## Page excerpt
--*--
Even when these metrics do not perfectly represent official taxa, having a rough sense of whether your closest matches fall at the species or genus level can substantially improve downstream interpretation. Following the recommended ANI thresholds is particularly helpful during early exploratory analyses, but they must be interpreted with care. Viral genomes vary enormously in size and often share only partially overlapping regions due to extensive horizontal gene transfer. To address this, ANI is sometimes reported alongside coverage, which measures the proportion of the query or reference sequence that aligns with its counterpart, yet this information alone still fails to capture important aspects of relatedness.

For example, take two pairwise comparisons both reporting 95% ANI at 80% coverage. In the first, an 80 kb segment of a 100 kb genome aligns to another 100 kb genome with 95% identity, resulting in roughly 76,000 identical bases and 4,000 mismatches. In the second, a 1 kb genome aligns to 80% of its length (800 bp) in a 100 kb genome at 95% identity, yielding 760 identical bases and 40 mismatches. Although both show 95% ANI and 80% coverage, the actual amount of shared versus divergent sequence differs by nearly two orders of magnitude.

For these reasons, ANI is often more informative when expressed as total ANI (tANI) [9], which accounts for both the coverage of the aligned fraction and alignment length rather than raw identity alone. Tools such as Vclust [36], taxMyPhage [26] and VIRIDIC [35] provide a fast and practical method for calculating ANI, tANI and, related metrics to cluster genomes, providing an initial organisational framework that can be refined later as taxonomy-specific rules are applied.
--*--
## Task directions
Copy the ANI text between "For these reasons, ANI" and "rules are applied.", inclusive, swapping "practical" for "convenient".

## Record extracts
--*--
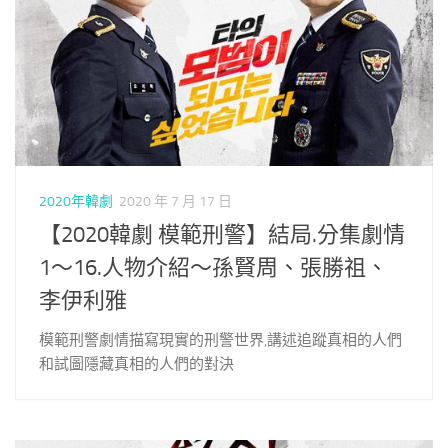
2020年韓劇
2020 年 7 月 17 日
【2020韓劇 模範刑警】結局.分集劇情
1～16.人物介紹～孫賢周、張勝祖、
李伊利雅
模範刑警劇情描寫現實的刑警世界,講述追蹤真相的人們
和試圖隱藏真相的人們的對決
--*--
## Result
For these reasons, ANI is often more informative when expressed as total ANI (tANI) [9], which accounts for both the coverage of the aligned fraction and alignment length rather than raw identity alone. Tools such as Vclust [36], taxMyPhage [26] and VIRIDIC [35] provide a fast and convenient method for calculating ANI, tANI and, related metrics to cluster genomes, providing an initial organisational framework that can be refined later as taxonomy-specific rules are applied.